A low-cost quantitative continuous measurement of movements in the extremities of people with Parkinson's disease, a structured motor assessment administered by a trained examiner to a patient physically present in the same room, utilizes sensors to generate output to facilitate the evaluation of the patient. However, motor assessments with the patient and the examiner in the same room may not be feasible due to distances between the patient and the examiner and the risk of transmission of infections between the patient and the examiner. Therefore, we propose a protocol for the remote assessment by examiners in different locations of both (A) videos of patients recorded during in-person motor assessments and (B) live virtual assessments of patients in different locations from examiners. The proposed procedure provides a framework for providers, investigators, and patients in vastly diverse locations to conduct optimal motor assessments required to develop treatment plans utilizing precision medicine tailored to the specific needs of each individual patient. The proposed protocol generates the foundation for providers to remotely perform structured motor assessments necessary for optimal diagnosis and treatment of people with Parkinson's disease and related conditions.

Classification of extremity movements by visual observation of signals and their transforms.

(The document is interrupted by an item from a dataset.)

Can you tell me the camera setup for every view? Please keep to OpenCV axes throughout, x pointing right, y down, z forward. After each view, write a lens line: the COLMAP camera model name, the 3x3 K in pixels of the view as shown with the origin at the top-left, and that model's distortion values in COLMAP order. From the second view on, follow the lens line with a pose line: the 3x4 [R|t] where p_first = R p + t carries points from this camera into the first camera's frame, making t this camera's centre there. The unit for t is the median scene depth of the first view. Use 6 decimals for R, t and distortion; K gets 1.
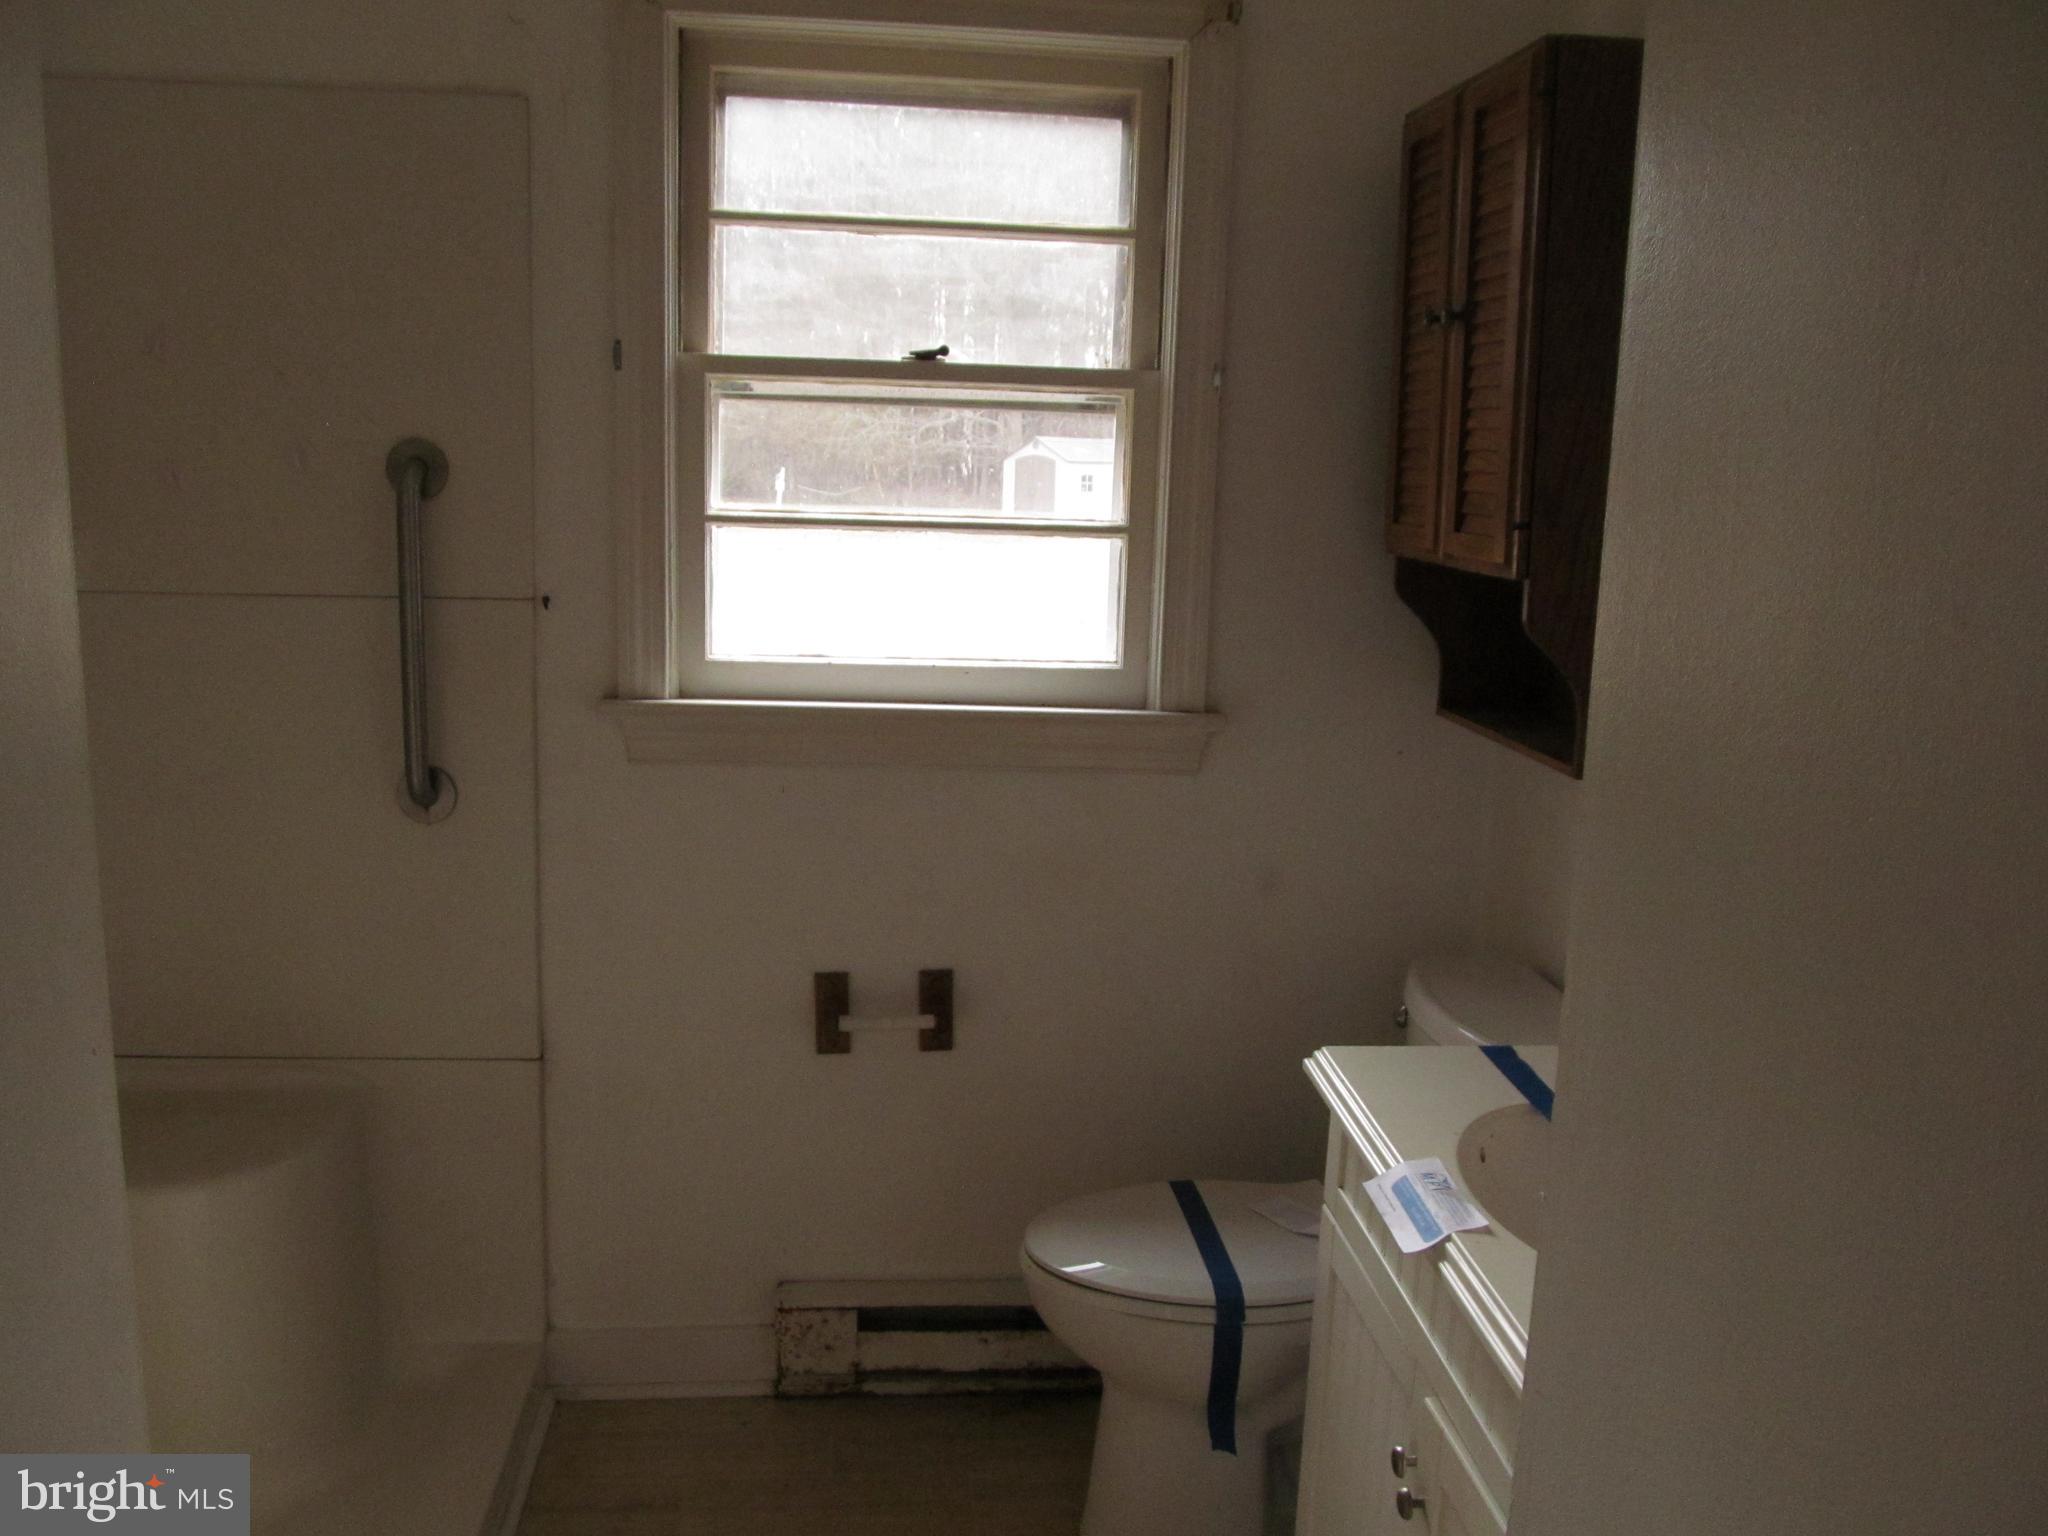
lens RADIAL K [[1711.7, 0, 1031.0], [0, 1711.7, 763.7], [0, 0, 1]] dist [-0.059925, 0.023395]
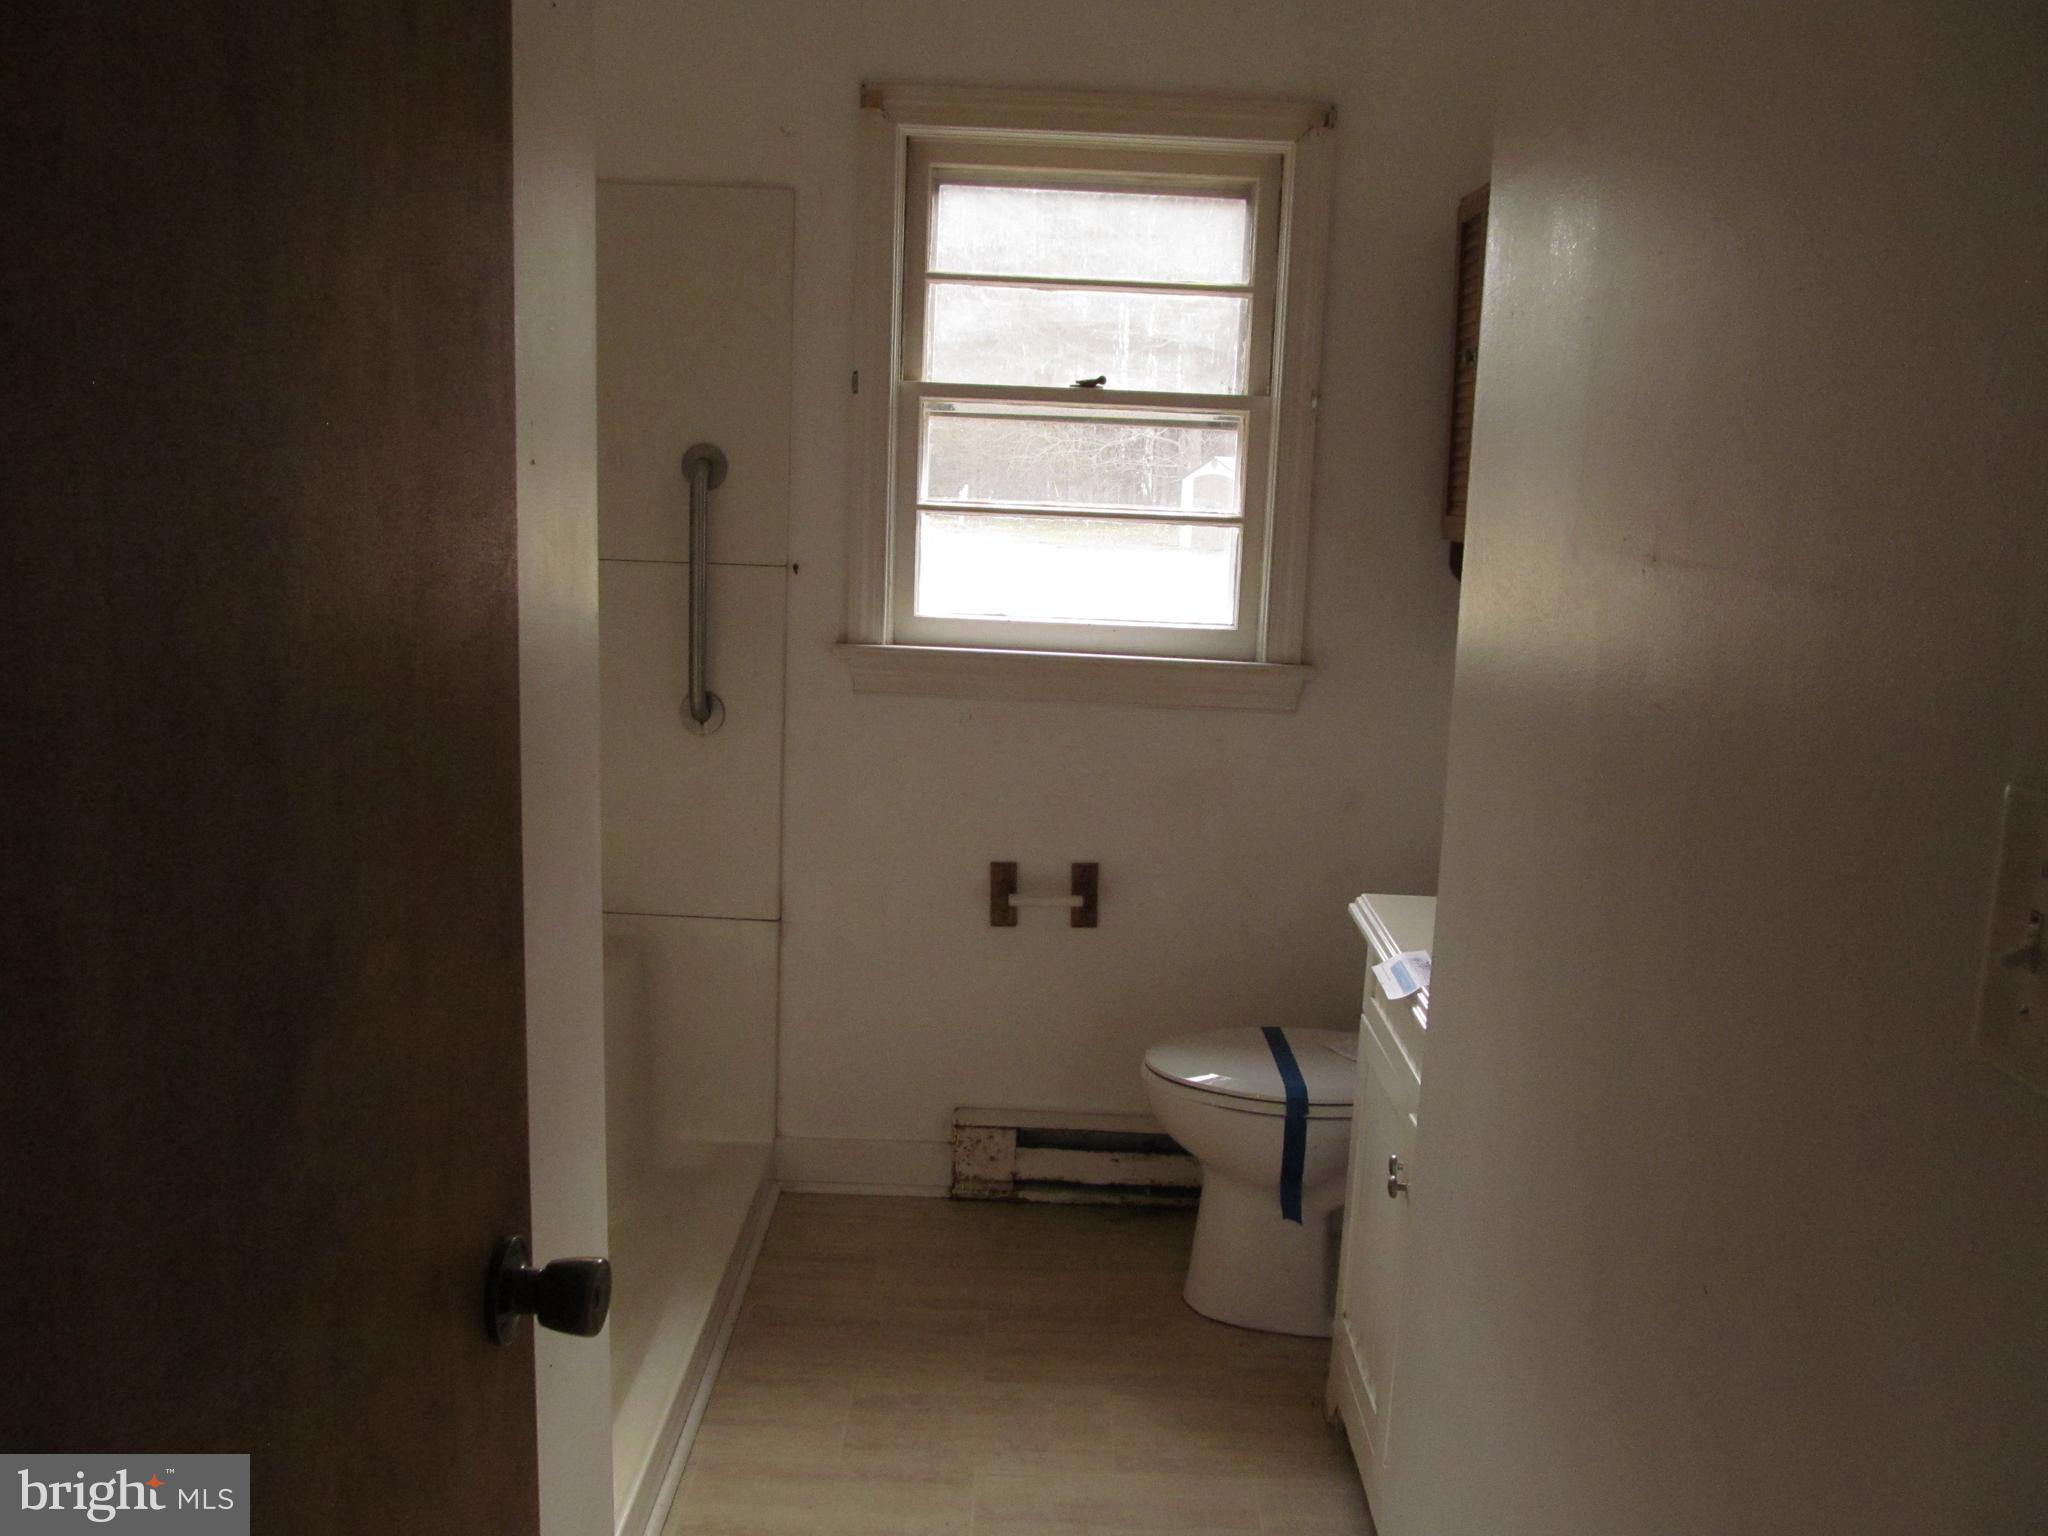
lens RADIAL K [[1711.7, 0, 1031.0], [0, 1711.7, 763.7], [0, 0, 1]] dist [-0.059925, 0.023395]
pose [[0.994545, 0.024591, -0.101369, 0.033261], [-0.025701, 0.999623, -0.009657, 0.062366], [0.101093, 0.012210, 0.994802, -0.287948]]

A low-cost quantitative continuous measurement of movements utilizes accelerometers to generate signal outputs to precisely record the positions of extremities during the performance of movements. This procedure can readily be accomplished with inexpensive materials constructed indivisuals throughout the world. The proposed protocol provides the framework for trained raters to assess the signal outputs by visual observation to generate objective measurements like the measurements of the actual movements. Expert raters can then remotely give quantitative suggestions for providers in underserved regions to utilize precision medicine to develop optimal treatment plans tailored to the specific needs of each individual. The proposed protocol lays the foundations for experts located in tertiary centers to provide optimal assessments of signal outputs generated remotely in underserved regions. This protocol provides the means to address gaps in current research including the dearth of objective measurements of movements utilizing automatic intelligence and machine learning to accurately and precisely analyze movement assessments. Future research will include the development of robotic tools to perform assessments and analyses of the movements of human beings to enhance the conduct of movement evaluations of people with Parkinson's disease and related conditions to apply precision medicine for optimal diagnostic and therapeutic interventions.